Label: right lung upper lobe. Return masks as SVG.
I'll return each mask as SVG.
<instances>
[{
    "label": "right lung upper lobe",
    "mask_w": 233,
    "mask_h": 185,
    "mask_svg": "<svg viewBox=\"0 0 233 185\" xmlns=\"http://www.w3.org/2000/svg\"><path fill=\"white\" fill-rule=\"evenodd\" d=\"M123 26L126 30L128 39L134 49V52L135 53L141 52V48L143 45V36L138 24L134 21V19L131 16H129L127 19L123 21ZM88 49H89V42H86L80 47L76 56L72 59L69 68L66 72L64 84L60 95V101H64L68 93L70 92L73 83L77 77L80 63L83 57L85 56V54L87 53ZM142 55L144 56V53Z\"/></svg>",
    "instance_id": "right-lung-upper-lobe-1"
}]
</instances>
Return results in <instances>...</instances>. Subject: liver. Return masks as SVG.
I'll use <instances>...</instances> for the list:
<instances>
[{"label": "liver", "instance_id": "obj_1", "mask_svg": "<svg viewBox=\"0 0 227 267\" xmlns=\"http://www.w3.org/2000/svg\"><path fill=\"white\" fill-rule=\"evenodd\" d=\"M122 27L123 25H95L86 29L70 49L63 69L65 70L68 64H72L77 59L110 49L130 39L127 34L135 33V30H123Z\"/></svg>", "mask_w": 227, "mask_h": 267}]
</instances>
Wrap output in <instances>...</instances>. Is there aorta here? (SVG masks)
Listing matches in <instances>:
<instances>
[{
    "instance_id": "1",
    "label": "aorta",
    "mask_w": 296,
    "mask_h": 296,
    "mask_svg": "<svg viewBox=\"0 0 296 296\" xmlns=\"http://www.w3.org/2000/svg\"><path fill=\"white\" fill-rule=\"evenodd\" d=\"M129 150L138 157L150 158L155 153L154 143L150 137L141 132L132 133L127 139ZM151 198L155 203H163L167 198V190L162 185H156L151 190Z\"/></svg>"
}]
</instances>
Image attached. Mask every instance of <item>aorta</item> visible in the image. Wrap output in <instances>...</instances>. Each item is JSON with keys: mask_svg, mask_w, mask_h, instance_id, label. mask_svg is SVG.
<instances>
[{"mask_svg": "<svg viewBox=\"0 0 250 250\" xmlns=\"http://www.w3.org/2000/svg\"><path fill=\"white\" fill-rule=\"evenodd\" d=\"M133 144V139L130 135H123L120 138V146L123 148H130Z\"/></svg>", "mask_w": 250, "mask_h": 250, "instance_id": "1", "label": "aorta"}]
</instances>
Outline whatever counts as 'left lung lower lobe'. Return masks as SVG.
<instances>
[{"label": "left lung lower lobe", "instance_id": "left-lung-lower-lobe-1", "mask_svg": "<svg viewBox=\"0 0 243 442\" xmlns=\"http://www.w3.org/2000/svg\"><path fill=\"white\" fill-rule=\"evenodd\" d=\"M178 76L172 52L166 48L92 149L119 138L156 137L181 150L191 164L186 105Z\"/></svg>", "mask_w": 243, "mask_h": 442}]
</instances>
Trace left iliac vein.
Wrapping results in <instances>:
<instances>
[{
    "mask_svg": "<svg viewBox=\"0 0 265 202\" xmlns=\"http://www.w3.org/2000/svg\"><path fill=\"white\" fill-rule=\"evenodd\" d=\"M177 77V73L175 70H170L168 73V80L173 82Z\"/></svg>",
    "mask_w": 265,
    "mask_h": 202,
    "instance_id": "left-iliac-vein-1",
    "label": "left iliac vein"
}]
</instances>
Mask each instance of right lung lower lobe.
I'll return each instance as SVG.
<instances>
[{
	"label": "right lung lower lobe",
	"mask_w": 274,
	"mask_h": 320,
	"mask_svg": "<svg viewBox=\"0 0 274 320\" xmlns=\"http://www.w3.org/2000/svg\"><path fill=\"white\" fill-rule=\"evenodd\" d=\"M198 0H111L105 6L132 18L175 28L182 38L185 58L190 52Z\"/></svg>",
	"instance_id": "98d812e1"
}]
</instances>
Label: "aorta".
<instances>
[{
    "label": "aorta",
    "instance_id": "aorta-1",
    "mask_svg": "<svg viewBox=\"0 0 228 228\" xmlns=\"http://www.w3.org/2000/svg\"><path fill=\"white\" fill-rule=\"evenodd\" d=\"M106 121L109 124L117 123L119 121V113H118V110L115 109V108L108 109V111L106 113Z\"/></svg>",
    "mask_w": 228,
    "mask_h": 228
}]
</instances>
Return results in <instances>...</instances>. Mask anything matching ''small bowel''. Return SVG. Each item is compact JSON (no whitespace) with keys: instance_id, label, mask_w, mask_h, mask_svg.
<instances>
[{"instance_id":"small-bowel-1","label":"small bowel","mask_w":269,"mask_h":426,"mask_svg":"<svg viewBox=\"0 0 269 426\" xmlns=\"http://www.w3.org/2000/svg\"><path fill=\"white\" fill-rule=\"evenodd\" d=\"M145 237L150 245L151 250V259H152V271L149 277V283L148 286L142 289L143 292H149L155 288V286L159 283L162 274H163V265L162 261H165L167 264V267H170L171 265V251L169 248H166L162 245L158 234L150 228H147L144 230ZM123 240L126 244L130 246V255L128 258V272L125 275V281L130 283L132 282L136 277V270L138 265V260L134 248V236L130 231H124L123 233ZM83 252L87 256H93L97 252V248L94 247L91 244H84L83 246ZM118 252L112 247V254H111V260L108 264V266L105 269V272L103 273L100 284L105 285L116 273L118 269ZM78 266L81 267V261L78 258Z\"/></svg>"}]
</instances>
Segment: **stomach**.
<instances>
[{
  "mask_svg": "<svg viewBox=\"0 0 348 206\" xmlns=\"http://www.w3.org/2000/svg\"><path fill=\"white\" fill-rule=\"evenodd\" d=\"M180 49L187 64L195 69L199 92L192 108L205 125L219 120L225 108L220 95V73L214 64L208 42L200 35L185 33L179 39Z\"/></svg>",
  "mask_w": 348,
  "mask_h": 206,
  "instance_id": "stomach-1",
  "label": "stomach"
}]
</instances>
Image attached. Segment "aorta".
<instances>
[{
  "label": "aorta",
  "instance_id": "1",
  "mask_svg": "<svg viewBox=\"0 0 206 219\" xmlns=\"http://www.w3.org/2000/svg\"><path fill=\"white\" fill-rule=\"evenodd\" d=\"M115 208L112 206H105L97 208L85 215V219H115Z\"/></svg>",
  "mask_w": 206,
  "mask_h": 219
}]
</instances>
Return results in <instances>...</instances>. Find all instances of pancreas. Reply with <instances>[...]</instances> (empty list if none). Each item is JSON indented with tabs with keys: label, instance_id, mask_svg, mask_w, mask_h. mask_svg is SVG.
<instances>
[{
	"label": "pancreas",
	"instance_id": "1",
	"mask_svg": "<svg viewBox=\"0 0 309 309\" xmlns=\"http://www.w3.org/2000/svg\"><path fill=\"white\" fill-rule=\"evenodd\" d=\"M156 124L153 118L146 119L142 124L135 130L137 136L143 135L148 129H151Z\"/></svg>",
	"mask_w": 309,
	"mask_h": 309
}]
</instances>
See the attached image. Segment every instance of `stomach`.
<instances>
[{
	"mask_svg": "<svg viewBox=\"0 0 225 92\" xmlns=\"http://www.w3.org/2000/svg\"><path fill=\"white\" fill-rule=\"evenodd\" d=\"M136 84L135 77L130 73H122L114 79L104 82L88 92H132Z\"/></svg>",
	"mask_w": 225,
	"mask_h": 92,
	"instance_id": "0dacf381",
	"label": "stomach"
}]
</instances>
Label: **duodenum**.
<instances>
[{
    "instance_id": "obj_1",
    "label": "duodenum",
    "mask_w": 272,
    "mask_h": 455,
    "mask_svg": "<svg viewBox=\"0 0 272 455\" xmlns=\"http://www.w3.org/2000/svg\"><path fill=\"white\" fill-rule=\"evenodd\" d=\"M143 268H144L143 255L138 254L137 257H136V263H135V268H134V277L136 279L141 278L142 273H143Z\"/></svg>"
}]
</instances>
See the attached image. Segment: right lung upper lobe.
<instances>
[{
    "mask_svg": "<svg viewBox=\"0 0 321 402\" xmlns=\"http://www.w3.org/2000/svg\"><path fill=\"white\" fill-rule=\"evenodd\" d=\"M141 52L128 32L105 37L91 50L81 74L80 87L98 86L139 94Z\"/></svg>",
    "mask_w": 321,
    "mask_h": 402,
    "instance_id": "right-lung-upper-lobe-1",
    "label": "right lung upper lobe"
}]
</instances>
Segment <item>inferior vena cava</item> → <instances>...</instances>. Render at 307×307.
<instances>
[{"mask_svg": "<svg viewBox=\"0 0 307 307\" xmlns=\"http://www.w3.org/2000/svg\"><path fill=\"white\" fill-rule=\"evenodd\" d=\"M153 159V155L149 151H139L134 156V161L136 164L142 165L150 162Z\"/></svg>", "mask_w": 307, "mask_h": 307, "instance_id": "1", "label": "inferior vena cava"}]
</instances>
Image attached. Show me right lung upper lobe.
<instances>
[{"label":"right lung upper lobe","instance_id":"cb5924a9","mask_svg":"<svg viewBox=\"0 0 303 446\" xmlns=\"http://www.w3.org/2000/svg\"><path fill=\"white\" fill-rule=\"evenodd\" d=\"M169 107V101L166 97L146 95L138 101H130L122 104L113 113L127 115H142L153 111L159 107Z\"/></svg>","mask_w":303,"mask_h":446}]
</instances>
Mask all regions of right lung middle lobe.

•••

[Exercise objective]: Which lines in the records above contain the word "left"? Copy out each of those lines in full.

[Exercise response]:
Outline whatever counts as 'left lung lower lobe'. Return masks as SVG.
[{"label": "left lung lower lobe", "instance_id": "left-lung-lower-lobe-1", "mask_svg": "<svg viewBox=\"0 0 243 442\" xmlns=\"http://www.w3.org/2000/svg\"><path fill=\"white\" fill-rule=\"evenodd\" d=\"M178 76L172 52L166 48L92 149L119 138L156 137L181 150L191 164L186 105Z\"/></svg>", "mask_w": 243, "mask_h": 442}]
Trace left iliac vein.
    "instance_id": "left-iliac-vein-1",
    "label": "left iliac vein"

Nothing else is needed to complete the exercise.